AIM 1 => Print the listing below as it appears, beginning with its first line and going on through the line that contains "scientific name: Lanius collaris", including that line.

***** EXTRACT PROVIDED *****

With winter on their minds, members of the Tri-Town Penguins Snowmobile Club were out on Baker Road in Freeport, near Florida Lake, two Sundays ago, building a pair of 15-foot bridges. The new bridges will allow snowmobilers easier access to the Route 125 side of the lake this season.

The 30 individuals and nine businesses who belong to the club are hoping this winter for more snow than last year. Duncan Daly, club president, put it in perspective.

“I’m hoping for a winter not quite as heavy as two years ago, when it snowed almost every time we got the trails groomed, but a lot better than the last one,” the Freeport resident said. “Last year I put 50 miles on my snowmobile all winter. I usually put on 500 or 600.”

The Tri-Town Penguins Snowmobile Club maintains 45-50 miles of trails. As soon as there are 6-8 inches of snow on the ground, the groomers will be out there, Daly said.

“The winter before last, they had people tell them their trails were better than the ones upcountry,” he said.

The groomers are Richard Dyer and Tim Harlow of Pownal; Wayne Franklin, Jason Cass and John Cormier of Durham; Dean Gilbert and Mike Sikovski of Freeport; and Travis Johnson of Brunswick.

Club members access the trails at Doherty’s North Freeport General Store on Route 125, the Durham Get & Go and the Durham Masonic Lodge on Route 136, the Runaround Pond recreational area in Durham, a spot near Pownal Elementary Store and one near the North Pownal General Store. The trail near the school in Pownal provides acccess to Royal River Snowmobile Club trails, which lead riders to New Gloucester and Gray. Poland and Brunswick are other typical destinations, Daly said.

Daly said that club members get together and ride the trails when the urge strikes, midweek days included. A typical ride might last for three or four hours, he said.

“It’s not about how fast you get there,” Daly said. “It’s about what you see, like wildlife.”

And, it all depends on the weather.

Bob Meyers, executive director of the Augusta-based Maine Snowmobile Association, said snowmobilers hope for the ground to be frozen by early December. Given snow, the first big snowmobiling weekend of the season is around New Year’s Day, he said.

“Last year wasn’t the worst I’ve ever seen, but it was pretty grim,” Meyers said. “Registrations were down 30 percent. If they don’t see snow in their yard, they don’t register.”

The snowmobile registration fee for Maine residents is $46. For nonresidents, the cost is $50 for a three-day registration, $76 for 10 days and $100 for a full season, which typically ends at the end of March or early April.

***** DATA FOR THIS EXERCISE *****

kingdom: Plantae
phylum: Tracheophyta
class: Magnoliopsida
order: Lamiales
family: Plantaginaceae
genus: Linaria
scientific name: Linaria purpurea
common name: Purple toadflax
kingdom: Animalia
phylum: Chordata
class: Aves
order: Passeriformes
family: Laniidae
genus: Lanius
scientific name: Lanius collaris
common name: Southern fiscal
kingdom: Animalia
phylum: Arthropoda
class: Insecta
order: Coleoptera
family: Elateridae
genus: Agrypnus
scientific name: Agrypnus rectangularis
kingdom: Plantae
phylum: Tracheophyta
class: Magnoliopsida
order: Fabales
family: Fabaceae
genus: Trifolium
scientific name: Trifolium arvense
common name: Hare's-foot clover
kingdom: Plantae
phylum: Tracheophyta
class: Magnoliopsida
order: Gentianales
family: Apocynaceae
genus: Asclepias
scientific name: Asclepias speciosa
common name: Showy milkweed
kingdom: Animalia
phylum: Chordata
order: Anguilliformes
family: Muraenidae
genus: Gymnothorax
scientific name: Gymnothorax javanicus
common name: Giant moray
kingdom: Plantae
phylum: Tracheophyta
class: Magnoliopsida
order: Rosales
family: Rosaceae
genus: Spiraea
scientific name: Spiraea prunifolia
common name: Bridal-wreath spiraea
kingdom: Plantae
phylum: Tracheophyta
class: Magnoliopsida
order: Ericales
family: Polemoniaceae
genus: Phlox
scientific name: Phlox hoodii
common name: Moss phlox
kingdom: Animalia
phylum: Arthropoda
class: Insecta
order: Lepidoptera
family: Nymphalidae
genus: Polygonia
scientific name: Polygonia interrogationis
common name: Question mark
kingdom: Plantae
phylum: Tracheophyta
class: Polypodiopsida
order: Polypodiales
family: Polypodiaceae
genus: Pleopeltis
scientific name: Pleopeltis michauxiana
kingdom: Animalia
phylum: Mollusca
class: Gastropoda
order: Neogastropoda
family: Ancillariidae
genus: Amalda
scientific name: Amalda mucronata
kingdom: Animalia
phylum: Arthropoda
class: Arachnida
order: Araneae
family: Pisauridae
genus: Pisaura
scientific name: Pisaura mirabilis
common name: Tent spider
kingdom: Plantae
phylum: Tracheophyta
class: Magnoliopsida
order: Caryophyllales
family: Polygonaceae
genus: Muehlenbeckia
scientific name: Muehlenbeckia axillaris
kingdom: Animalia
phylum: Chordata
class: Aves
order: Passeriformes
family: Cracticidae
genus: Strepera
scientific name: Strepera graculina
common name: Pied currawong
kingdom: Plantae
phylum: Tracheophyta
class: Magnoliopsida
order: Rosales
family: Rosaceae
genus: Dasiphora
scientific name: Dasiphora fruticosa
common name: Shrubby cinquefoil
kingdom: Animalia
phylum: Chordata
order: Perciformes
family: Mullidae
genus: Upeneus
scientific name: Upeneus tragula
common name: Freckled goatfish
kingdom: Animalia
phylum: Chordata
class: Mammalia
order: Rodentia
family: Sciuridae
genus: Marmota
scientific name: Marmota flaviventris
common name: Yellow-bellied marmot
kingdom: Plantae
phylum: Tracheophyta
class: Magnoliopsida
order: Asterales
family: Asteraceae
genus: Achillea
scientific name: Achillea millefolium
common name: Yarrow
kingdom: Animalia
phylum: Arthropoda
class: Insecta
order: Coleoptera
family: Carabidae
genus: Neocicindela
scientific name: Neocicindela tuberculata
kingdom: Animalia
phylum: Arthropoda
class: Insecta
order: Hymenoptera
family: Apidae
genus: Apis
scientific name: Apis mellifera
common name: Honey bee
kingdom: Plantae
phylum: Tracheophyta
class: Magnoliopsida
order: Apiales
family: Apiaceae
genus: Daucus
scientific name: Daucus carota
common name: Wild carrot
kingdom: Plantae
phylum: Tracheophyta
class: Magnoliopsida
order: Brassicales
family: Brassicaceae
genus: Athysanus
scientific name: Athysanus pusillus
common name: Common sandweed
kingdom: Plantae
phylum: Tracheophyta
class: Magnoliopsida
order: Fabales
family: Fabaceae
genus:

*****

AIM 2 => Go on with the snowmobile club article, picking up after its last sentence.

TASK ANSWER 1 =>
kingdom: Plantae
phylum: Tracheophyta
class: Magnoliopsida
order: Lamiales
family: Plantaginaceae
genus: Linaria
scientific name: Linaria purpurea
common name: Purple toadflax
kingdom: Animalia
phylum: Chordata
class: Aves
order: Passeriformes
family: Laniidae
genus: Lanius
scientific name: Lanius collaris

TASK ANSWER 2 =>
Based on revenue from the registrations, the state provides funding for snowmobile clubs.

Maine has a 14,000-mile snowmobile trail system, thanks to the clubs and the generosity of landowners, Meyers said.

In an average year, the snowmobile industry generates $300 million to $325 million for the state when enthusiasts pay for lodging, fuel, restaurant visits, and repairs, among other things, he said.

He hopes the dry summer of 2016 will portend well for a good snowfall this winter.

“We’re ready,” he said. “Plus, the Old Farmer’s Almamac says it’s going to be a good winter for us.”

The Maine Snowmobile Association, formed in 1968, includes thousands of snowmobilers across the state and beyond. Club members throughout Maine work locally, regionally and at the state level to promote snowmobiling in Maine as a safe, fun, family oriented winter sport. The organization has an office in Augusta with a full-time staff, including a lobbyist.

On the local level, the Tri-Town Penguins Snowmobile Club meets on the last Thursday of the month, from September to April, at the Durham Fire Station, at 7 p.m.

Daly encourages people interested in joining to call him at 865-6188. Dues for individuals are $20. Businesses pay $30, and get to put an advertisement in “The Maine Snomobiler,” published the the Maine Snowmobile Association.

The Tri-Town Penguins Snowmobile Club logo.

Dick Dyer, in his Chevy Blazer, grooms a snowmobile trail in Pownal last February for the Tri-Town Penguins Snowmobile Club.

Bernie Coombs, trail master of the Tri-Town Penguins Snowmobile Club, tests out his snowmobile that has been in brambles all summer outside his Brunswick  home. Coombs found a nest under the hood, and said it was about time he got the old Polaris up and running.

Bernie Coombs, trail master of the Tri-Town Penguins Snowmobile Club, tests out his snowmobile that has been in brambles all summer outside his Brunswick home. Coombs found a nest under the hood, and said it was about time he got the old Polaris up and running.

A closer look

The Tri-Town Penguins Snowmobile Club, for snowmobile enthusiasts in Durham, Pownal and Freeport, meets on the last Thursday of the month, from September to April, at the Durham Fire Station, at 7 p.m. For more information, call 865-6188.

A closer look

The Tri-Town Penguins Snowmobile Club, for snowmobile enthusiasts in Durham, Pownal and Freeport, meets on the last Thursday of the month, from September to April, at the Durham Fire Station, at 7 p.m. For more information, call 865-6188.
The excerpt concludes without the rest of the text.